Translate into Spanish this sentence from the film-production passage below: "Here, the production ran into some good luck courtesy of some bad luck."

+++ Given text +++

According to Jacobs, at first, they tried to find a completed script to film. But after sorting through nearly 100 submissions, none of them passed muster -- mostly due to budget concerns. Said Cunha, “One of them had a giant lizard in it, and we couldn’t afford the lizard or any of those giant whatevers. About that time, Bert I. Gordon was making films with giant spiders and animals and things. We figured we didn’t have the talent for special-effects, so we needed some kind of inexpensive monster.”

Thus, needing a giant monster that required no special-effects and was cost-effective (re: cheap), the producers finally found what they were looking for with the six-foot-seven Buddy Baer -- brother of heavyweight boxing champ Max Baer, and uncle to Max "Jethro Bodine" Baer Jr. And with Baer’s hulking frame serving as inspiration, a script was soon cobbled together -- credited to Brooke and Taussig, where an ancient conquistador named Vargas comes back to life after hibernating in the snow and ice of the High Sierras for a couple of centuries to terrorize the town of Pine Ridge.

A surprisingly moody and effective thriller, with a nice Hitchcockian wrong-man twist when the hero is initially blamed for the rash of animal mutilations and mounting homicides, this film venture was shot in just six days for the princely sum of $54,000. Said Jacobs, “We had $30,000 in cash, and so we had about $24,000 that we owed when we finished -- but we had deferments at the lab and so forth. From the time we decided to do the picture until the time we finished the answer print was sixty days -- two months altogether.”

The only “special effect” present in the film was a lone optical when Vargas falls to his doom during the climax. Here, the production ran into some good luck courtesy of some bad luck. Apparently, there was an elaborate fight staged between the hero and the monster at an old mill near a waterfall -- a dilapidated set leftover from Henry Hathaway’s Trail of the Lonesome Pine (1936). But, “We had worked until midnight shooting the fight sequence and discovered at the end of the night that the shutter in the camera was closed,” said Cunha. “And so, we had absolutely nothing.”

+++ Data records +++

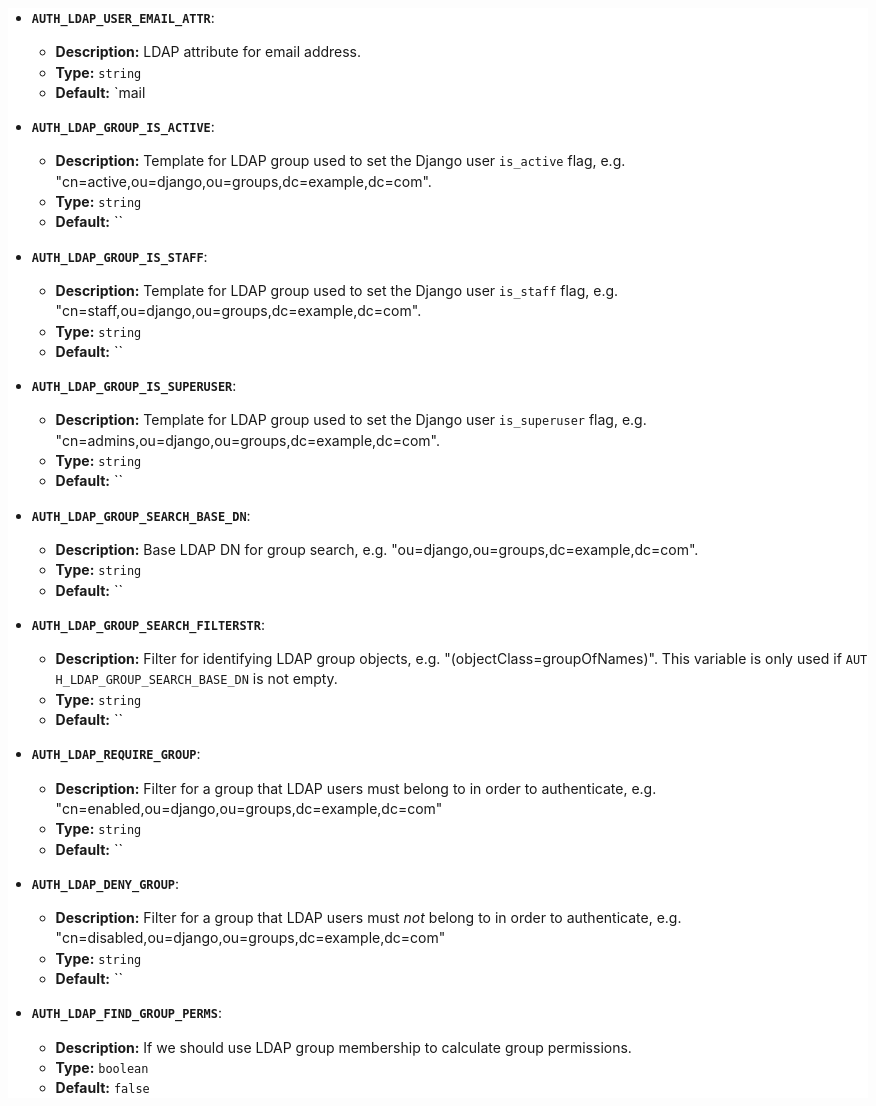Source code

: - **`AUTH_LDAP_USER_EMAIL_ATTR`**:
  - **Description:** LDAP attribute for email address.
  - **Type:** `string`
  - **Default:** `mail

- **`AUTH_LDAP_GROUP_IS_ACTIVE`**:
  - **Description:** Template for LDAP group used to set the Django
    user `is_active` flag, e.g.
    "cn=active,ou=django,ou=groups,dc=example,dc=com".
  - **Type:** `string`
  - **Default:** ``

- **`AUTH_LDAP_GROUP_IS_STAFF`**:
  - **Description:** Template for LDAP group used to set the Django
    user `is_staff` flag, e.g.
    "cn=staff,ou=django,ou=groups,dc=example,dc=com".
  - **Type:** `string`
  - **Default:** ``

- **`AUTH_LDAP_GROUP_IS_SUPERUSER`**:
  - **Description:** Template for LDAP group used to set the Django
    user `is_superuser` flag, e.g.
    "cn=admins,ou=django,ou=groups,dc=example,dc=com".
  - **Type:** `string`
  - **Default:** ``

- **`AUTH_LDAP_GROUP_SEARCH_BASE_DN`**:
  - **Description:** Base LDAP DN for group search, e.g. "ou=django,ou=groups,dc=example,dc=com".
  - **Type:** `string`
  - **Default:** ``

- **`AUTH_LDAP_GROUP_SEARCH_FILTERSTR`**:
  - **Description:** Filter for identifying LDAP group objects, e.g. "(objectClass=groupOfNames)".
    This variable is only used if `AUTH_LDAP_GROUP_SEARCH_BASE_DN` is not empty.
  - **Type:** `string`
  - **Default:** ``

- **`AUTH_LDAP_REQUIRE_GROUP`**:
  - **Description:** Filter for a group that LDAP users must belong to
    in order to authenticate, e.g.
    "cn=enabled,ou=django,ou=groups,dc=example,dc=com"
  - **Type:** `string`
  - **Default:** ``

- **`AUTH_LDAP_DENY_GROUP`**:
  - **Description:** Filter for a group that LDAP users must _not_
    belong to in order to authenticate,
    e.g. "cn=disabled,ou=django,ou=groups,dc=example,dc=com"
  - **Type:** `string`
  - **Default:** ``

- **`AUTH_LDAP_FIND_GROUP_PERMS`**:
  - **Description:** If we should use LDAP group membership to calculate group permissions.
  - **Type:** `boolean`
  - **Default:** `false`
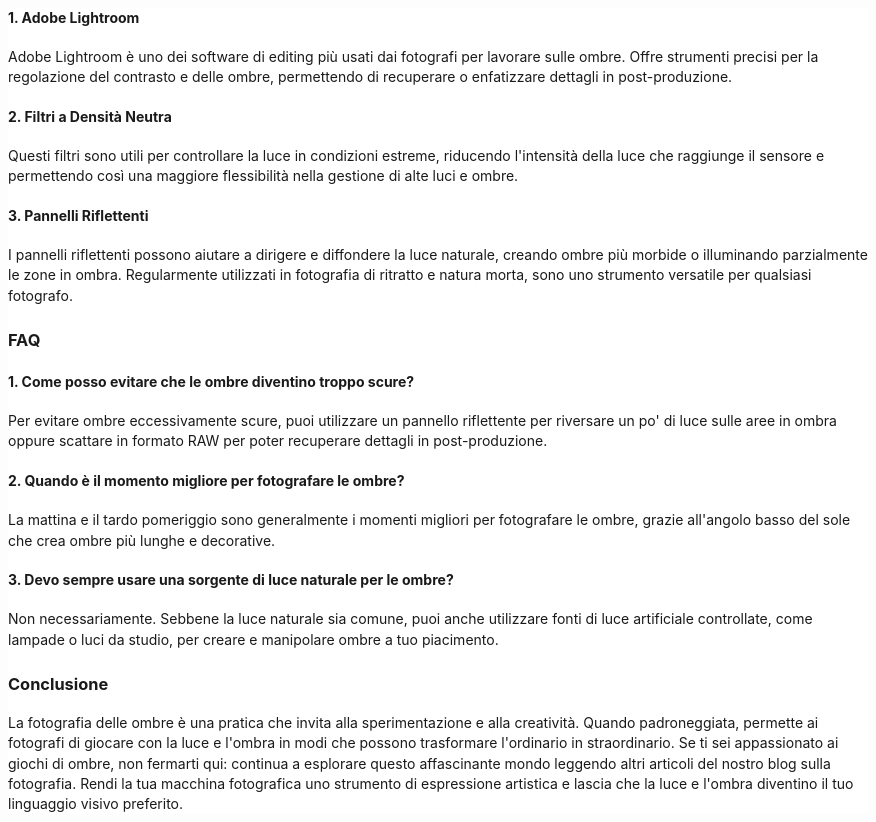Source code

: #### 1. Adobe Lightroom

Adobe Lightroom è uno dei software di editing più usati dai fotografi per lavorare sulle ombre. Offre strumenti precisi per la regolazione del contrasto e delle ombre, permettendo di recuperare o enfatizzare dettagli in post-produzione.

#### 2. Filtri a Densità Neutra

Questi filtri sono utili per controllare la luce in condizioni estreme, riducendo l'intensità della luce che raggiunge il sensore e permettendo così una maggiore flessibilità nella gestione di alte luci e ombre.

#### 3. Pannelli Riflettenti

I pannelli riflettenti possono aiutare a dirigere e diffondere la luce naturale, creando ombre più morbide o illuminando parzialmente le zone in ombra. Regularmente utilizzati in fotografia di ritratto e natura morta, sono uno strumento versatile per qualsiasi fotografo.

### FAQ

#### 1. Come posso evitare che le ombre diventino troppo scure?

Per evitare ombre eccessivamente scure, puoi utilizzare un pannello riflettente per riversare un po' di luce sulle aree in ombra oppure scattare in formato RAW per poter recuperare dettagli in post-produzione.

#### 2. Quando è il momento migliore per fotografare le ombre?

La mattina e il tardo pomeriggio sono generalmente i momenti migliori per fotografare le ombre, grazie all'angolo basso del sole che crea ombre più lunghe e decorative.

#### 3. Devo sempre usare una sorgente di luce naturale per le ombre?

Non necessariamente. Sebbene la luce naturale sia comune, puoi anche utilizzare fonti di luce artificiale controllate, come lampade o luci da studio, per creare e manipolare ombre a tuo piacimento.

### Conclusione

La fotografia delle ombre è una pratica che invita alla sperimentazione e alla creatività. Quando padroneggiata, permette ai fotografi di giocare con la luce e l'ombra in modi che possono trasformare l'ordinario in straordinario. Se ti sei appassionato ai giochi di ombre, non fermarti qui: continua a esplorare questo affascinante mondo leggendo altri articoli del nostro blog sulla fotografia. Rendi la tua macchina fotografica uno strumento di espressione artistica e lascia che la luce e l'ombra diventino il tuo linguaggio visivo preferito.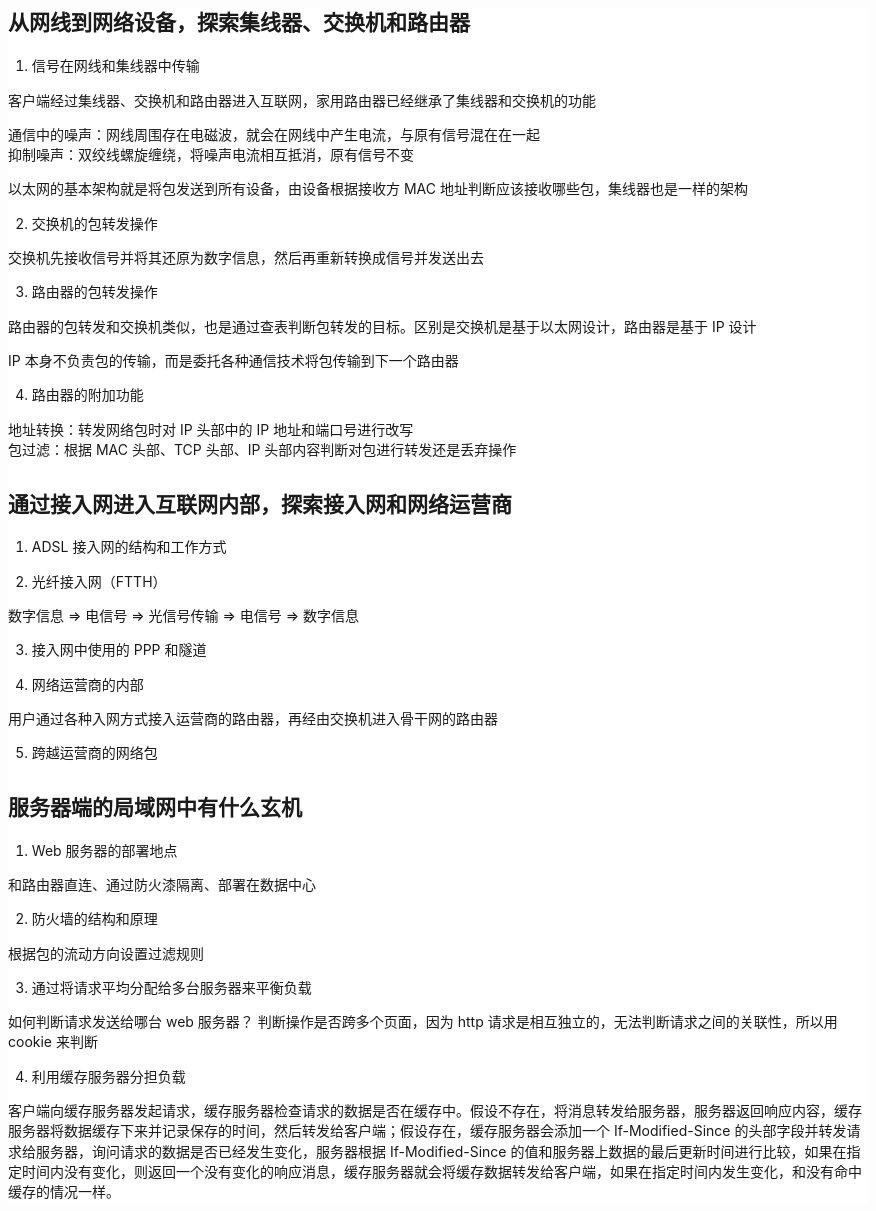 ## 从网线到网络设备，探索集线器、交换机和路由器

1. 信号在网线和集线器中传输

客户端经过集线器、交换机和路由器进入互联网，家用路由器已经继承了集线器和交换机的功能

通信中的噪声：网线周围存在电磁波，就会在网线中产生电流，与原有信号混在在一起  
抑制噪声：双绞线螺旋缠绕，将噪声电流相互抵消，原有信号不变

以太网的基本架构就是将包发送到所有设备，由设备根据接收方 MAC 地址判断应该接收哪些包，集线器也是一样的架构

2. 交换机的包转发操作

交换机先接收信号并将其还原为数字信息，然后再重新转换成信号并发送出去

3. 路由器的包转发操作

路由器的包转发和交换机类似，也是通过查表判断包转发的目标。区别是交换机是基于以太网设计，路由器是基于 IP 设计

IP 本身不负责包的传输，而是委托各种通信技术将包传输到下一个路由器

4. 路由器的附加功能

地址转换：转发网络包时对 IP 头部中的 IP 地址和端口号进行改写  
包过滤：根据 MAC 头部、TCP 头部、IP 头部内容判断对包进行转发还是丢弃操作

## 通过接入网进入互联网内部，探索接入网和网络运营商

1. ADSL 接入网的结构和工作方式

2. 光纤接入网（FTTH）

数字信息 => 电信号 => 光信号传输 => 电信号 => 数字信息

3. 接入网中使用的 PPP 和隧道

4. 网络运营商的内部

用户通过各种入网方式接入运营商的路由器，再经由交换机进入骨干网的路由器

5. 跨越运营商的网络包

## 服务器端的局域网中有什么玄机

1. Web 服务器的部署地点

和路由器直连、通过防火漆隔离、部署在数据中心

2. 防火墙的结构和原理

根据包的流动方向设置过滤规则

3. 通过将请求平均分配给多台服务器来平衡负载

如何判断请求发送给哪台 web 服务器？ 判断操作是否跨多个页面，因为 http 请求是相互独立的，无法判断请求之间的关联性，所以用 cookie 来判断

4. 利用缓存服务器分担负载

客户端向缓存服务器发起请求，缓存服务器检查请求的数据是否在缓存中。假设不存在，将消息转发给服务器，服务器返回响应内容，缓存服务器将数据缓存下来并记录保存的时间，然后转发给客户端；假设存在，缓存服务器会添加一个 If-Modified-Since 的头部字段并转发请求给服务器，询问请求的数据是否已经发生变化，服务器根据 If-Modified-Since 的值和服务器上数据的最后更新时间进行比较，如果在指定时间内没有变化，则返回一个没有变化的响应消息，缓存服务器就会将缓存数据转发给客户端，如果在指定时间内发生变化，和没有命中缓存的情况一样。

+++

Solution for this exercise: Aquí, la producción tuvo algo de buena suerte gracias a algo de mala suerte.